### DIRECTIONS FOR THIS TASK
The entries below are to be written out again without alteration.

### MATERIALS PROVIDED
+++

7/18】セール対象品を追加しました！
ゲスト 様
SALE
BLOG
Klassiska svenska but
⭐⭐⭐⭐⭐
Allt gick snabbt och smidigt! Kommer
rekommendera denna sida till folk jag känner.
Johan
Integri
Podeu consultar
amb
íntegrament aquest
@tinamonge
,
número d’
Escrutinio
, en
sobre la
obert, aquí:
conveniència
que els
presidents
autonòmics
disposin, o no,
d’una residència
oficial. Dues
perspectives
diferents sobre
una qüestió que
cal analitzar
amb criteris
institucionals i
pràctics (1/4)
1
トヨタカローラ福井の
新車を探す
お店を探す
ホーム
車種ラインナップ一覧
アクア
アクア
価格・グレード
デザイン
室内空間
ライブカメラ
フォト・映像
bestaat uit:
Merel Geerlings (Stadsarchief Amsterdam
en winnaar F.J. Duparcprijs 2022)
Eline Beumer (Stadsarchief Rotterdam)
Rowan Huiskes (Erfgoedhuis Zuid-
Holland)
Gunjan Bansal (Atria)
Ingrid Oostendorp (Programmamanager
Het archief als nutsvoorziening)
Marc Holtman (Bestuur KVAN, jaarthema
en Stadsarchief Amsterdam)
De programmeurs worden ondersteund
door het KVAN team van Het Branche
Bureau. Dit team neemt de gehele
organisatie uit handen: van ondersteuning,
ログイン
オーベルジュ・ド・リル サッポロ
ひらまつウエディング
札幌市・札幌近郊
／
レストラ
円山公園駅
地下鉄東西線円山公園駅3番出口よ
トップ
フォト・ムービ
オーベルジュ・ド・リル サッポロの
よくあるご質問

+++

### RESPONSE BELOW
7/18】セール対象品を追加しました！
ゲスト 様
SALE
BLOG
Klassiska svenska but
⭐⭐⭐⭐⭐
Allt gick snabbt och smidigt! Kommer
rekommendera denna sida till folk jag känner.
Johan
Integri
Podeu consultar
amb
íntegrament aquest
@tinamonge
,
número d’
Escrutinio
, en
sobre la
obert, aquí:
conveniència
que els
presidents
autonòmics
disposin, o no,
d’una residència
oficial. Dues
perspectives
diferents sobre
una qüestió que
cal analitzar
amb criteris
institucionals i
pràctics (1/4)
1
トヨタカローラ福井の
新車を探す
お店を探す
ホーム
車種ラインナップ一覧
アクア
アクア
価格・グレード
デザイン
室内空間
ライブカメラ
フォト・映像
bestaat uit:
Merel Geerlings (Stadsarchief Amsterdam
en winnaar F.J. Duparcprijs 2022)
Eline Beumer (Stadsarchief Rotterdam)
Rowan Huiskes (Erfgoedhuis Zuid-
Holland)
Gunjan Bansal (Atria)
Ingrid Oostendorp (Programmamanager
Het archief als nutsvoorziening)
Marc Holtman (Bestuur KVAN, jaarthema
en Stadsarchief Amsterdam)
De programmeurs worden ondersteund
door het KVAN team van Het Branche
Bureau. Dit team neemt de gehele
organisatie uit handen: van ondersteuning,
ログイン
オーベルジュ・ド・リル サッポロ
ひらまつウエディング
札幌市・札幌近郊
／
レストラ
円山公園駅
地下鉄東西線円山公園駅3番出口よ
トップ
フォト・ムービ
オーベルジュ・ド・リル サッポロの
よくあるご質問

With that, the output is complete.